Text under study:
-=-=-

The ability to incorporate many risks into economic evaluations is being undermined by difficulties in bridging the climate science, economics and modelling cultures. Examples include climate tipping points, conflict and migration, and topics from climate justice. Natural scientists and economic modellers struggle to find a common language to discuss the possible consequences of climate change. Bridging these gaps requires the repeated, collaboration-focused convening of researchers engaged in all aspects of the problem.

Spatial and temporal extremes

The spatial and demographic variations in impacts has emerged as one of the central features of economic damages: poor and socioeconomically vulnerable groups in many regions are the most exposed to risks5,43. IAMs often represent the world in highly aggregated terms, describing only global results (for example, the DICE model44) or across multi-national regions (for example, PAGE14, FUND45 and RICE46) and for representative agents. Although these variations can be parameterized in damage functions47 or elasticity parameters48, doing so hides the underlying source and consequences of climate risk.

Temporal extremes are also likely to play a significant role. Although impacts of climate change result from the long-term evolution of temperature changes and sea-level rise, many will manifest as extreme shocks: heatwaves, storms and droughts. While projections of many natural disasters are available35,49, they are not represented in IAMs and reported metrics typically hide the role of variability4. See examples of risks arising from spatial and temporal extremes in Supplementary Section D.

It is a conceptual challenge to integrate the small spatial and temporal scales relevant for extreme events or the effects on different income groups and related distributional effects into the IAMs operating on large world regions and long timescales. Spatially detailed research requires simulations and data often available for only a few countries. Research examining the complexity of systems and potential impacts of climate change responses at scales ranging from individual households to national policy and global governance can help in this regard.

Traditionally, the highly aggregated approach of benefit–cost IAMs has supported their use in identifying climate policies that maximize global welfare, by relying on intertemporal optimization. Economic assessments of scenarios, however, do not require optimization, and higher-resolution economic risk assessments have been produced for the United States and Europe33, the consequences of tipping points50 and country-level-scale information using empirical damage estimates51. Improvements in stochastic optimization techniques also provide a pathway to increasing resolution while studying optimal mitigation52.

-=-=-

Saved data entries
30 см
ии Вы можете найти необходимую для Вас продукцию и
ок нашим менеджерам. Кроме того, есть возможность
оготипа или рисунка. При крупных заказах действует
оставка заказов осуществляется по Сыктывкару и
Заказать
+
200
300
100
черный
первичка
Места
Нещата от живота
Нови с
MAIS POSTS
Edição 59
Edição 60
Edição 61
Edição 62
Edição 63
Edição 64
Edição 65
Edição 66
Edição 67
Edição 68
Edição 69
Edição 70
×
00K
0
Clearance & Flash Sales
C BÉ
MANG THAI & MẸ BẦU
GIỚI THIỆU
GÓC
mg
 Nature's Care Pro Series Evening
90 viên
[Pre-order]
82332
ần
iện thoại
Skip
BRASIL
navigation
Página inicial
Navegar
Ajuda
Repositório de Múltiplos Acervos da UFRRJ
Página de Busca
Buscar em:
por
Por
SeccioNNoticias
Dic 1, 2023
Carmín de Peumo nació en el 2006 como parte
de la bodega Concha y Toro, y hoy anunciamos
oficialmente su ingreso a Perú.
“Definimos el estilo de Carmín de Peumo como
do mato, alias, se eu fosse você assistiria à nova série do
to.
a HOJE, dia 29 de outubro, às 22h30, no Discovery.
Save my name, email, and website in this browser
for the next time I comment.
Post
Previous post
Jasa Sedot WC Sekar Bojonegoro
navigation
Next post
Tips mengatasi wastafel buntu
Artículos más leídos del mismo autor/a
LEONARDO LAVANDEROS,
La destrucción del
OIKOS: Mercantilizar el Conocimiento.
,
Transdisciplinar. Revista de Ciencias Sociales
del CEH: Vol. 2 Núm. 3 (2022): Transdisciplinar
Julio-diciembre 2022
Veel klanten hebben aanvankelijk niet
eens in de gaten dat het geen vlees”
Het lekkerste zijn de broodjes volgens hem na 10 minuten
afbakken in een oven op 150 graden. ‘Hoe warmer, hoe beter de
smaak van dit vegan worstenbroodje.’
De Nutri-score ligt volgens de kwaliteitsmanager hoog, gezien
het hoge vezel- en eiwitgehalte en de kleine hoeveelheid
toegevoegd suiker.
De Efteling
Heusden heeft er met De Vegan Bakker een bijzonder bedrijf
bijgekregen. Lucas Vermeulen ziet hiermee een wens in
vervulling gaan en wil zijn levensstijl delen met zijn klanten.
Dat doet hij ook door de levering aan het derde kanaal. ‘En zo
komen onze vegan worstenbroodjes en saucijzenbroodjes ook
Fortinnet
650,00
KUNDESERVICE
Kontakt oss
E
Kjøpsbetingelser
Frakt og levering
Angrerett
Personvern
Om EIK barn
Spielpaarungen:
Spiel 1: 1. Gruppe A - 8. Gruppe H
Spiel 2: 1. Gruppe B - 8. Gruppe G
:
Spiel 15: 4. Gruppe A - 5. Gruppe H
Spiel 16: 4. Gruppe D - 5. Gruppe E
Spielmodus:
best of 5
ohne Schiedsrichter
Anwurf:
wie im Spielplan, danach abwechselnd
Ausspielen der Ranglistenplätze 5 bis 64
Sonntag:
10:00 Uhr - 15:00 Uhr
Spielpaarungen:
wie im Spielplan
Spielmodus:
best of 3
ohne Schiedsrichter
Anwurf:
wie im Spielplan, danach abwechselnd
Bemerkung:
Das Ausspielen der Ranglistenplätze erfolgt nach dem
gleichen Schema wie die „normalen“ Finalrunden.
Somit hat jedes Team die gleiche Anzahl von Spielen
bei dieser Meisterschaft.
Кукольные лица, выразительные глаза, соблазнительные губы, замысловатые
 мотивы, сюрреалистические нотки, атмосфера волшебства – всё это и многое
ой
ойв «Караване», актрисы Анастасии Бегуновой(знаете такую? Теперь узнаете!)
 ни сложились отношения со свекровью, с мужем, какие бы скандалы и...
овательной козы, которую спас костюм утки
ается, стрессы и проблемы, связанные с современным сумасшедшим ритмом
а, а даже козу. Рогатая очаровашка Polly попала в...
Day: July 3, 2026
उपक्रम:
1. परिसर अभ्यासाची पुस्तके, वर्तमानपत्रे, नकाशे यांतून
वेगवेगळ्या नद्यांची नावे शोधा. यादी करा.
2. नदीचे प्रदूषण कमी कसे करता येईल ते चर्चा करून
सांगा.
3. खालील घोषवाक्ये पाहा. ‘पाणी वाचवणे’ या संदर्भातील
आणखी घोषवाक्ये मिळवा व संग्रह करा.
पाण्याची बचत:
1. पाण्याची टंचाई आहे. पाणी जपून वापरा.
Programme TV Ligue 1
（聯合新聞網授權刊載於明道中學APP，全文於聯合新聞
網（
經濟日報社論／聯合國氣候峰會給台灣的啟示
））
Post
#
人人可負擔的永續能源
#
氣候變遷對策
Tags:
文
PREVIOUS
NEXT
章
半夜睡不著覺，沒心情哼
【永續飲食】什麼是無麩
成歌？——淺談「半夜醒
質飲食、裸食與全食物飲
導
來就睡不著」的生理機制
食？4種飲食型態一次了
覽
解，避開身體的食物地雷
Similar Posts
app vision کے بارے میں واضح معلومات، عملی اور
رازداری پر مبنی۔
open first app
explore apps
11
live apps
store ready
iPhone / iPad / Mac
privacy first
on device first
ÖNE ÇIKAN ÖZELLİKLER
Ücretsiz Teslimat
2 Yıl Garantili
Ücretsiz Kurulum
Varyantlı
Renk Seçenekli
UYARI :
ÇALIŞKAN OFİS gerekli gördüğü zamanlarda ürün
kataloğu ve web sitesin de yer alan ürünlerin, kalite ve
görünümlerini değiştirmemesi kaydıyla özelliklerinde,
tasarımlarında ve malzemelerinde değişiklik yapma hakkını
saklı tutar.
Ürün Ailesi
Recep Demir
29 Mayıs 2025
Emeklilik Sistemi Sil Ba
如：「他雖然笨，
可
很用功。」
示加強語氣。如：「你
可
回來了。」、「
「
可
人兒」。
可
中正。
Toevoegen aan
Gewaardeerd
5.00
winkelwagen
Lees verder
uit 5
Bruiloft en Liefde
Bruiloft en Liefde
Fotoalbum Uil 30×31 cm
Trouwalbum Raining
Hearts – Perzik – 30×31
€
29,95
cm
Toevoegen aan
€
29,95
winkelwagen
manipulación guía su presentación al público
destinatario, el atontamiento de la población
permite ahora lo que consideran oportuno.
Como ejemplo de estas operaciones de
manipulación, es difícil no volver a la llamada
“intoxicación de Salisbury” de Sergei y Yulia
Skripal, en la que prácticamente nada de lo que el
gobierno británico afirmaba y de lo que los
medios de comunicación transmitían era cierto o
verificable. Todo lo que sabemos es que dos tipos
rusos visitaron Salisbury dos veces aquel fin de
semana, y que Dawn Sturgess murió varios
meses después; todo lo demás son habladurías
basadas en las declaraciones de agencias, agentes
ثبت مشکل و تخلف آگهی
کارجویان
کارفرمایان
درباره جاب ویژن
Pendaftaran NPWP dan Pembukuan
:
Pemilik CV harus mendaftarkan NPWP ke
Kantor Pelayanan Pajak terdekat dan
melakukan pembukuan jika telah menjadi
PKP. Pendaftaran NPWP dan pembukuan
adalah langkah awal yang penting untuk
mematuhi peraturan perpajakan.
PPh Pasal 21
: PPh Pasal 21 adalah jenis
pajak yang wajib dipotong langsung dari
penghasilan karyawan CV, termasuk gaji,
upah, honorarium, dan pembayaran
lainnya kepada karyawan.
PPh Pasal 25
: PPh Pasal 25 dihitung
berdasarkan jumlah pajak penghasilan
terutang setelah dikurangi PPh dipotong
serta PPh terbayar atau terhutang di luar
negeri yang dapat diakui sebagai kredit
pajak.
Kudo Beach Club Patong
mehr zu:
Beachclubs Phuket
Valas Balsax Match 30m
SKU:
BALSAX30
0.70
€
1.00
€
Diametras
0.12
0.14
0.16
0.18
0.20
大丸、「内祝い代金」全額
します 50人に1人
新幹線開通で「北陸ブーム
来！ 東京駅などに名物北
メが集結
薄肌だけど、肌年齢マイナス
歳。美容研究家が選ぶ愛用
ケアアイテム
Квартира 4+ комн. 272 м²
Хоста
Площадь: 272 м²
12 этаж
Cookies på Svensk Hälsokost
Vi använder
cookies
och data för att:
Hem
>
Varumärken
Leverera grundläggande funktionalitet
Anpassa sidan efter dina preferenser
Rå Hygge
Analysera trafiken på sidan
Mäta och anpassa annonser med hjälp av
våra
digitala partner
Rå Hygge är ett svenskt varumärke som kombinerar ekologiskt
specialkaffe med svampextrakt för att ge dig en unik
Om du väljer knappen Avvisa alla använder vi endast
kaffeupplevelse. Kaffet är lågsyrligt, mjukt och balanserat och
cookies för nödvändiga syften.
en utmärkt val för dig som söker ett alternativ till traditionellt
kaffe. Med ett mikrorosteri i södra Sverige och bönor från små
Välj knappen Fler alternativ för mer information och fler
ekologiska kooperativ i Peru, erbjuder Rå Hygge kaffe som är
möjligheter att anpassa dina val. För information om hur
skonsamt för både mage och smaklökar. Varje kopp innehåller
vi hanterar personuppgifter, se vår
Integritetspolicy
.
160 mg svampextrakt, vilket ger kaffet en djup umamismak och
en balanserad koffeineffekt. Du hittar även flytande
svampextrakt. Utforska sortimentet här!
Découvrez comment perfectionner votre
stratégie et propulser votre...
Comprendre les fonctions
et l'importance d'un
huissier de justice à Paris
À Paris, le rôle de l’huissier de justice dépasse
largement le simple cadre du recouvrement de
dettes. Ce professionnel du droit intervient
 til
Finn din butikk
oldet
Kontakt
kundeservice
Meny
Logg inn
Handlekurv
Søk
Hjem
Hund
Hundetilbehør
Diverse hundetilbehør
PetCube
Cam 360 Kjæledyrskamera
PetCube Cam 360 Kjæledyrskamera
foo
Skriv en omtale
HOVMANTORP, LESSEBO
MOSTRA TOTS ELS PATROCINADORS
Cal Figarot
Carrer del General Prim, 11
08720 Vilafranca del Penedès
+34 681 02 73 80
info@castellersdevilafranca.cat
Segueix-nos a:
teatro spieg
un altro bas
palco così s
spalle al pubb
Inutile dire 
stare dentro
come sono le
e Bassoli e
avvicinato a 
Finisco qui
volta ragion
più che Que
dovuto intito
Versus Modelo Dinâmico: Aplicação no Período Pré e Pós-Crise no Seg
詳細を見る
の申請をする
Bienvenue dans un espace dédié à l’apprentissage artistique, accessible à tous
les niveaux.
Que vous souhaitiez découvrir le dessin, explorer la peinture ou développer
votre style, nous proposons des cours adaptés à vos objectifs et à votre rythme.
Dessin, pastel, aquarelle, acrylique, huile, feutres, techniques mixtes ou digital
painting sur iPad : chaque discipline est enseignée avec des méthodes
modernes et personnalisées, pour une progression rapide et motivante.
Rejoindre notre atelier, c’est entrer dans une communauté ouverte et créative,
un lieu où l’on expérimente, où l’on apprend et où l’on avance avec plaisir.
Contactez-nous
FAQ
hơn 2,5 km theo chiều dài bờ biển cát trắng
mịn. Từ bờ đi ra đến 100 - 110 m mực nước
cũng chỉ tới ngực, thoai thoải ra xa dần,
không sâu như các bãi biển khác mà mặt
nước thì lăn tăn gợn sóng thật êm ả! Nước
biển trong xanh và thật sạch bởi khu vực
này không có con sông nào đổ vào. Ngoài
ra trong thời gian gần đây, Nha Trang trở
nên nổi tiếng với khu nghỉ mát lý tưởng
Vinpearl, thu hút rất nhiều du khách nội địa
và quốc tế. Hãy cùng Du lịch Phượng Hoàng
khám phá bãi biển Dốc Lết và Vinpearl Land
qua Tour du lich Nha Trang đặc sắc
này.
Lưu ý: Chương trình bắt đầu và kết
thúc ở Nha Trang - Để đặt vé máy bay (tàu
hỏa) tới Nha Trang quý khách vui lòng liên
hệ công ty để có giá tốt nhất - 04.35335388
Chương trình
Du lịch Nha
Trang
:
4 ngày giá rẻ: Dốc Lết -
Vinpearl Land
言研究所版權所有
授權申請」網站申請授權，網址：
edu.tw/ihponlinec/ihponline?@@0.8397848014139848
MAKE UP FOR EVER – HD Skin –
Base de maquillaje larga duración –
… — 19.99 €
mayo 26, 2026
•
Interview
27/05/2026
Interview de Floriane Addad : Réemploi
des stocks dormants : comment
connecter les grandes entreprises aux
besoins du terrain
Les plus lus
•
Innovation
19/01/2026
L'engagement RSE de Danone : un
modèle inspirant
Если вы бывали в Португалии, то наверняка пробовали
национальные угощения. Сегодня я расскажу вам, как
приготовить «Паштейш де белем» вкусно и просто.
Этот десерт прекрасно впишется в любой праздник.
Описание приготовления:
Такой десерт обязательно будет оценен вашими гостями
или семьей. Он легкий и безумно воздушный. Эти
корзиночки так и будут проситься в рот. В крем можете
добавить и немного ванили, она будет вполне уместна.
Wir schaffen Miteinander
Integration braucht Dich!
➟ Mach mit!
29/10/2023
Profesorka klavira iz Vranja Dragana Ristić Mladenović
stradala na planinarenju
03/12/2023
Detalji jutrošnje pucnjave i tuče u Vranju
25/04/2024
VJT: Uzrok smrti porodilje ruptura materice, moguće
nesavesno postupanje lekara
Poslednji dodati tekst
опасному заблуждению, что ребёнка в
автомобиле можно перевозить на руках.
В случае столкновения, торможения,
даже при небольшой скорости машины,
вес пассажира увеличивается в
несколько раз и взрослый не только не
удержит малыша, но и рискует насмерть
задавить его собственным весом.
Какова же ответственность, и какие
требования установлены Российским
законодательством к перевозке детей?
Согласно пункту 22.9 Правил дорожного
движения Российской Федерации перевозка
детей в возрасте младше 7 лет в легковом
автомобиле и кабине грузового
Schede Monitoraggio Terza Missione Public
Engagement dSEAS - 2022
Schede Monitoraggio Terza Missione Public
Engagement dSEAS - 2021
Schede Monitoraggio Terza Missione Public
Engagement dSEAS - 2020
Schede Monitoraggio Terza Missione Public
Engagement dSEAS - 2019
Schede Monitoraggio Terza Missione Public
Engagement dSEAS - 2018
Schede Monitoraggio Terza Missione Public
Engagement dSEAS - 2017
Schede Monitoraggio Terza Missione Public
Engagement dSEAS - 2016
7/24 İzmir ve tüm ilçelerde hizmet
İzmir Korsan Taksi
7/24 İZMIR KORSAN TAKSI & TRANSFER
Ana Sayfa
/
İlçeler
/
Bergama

-=-=-

Complete the following:
a) In the climate-risk text, the spatial and demographic variations in impacts can be parameterized in damage functions or elasticity parameters. What drawback of doing this does it state?
b) Print the part of the climate-risk text that opens with the words containing "The ability to" and closes with "of the problem.".

Outputs by task:
a) Parameterizing these variations hides the underlying source and consequences of climate risk.

b)
The ability to incorporate many risks into economic evaluations is being undermined by difficulties in bridging the climate science, economics and modelling cultures. Examples include climate tipping points, conflict and migration, and topics from climate justice. Natural scientists and economic modellers struggle to find a common language to discuss the possible consequences of climate change. Bridging these gaps requires the repeated, collaboration-focused convening of researchers engaged in all aspects of the problem.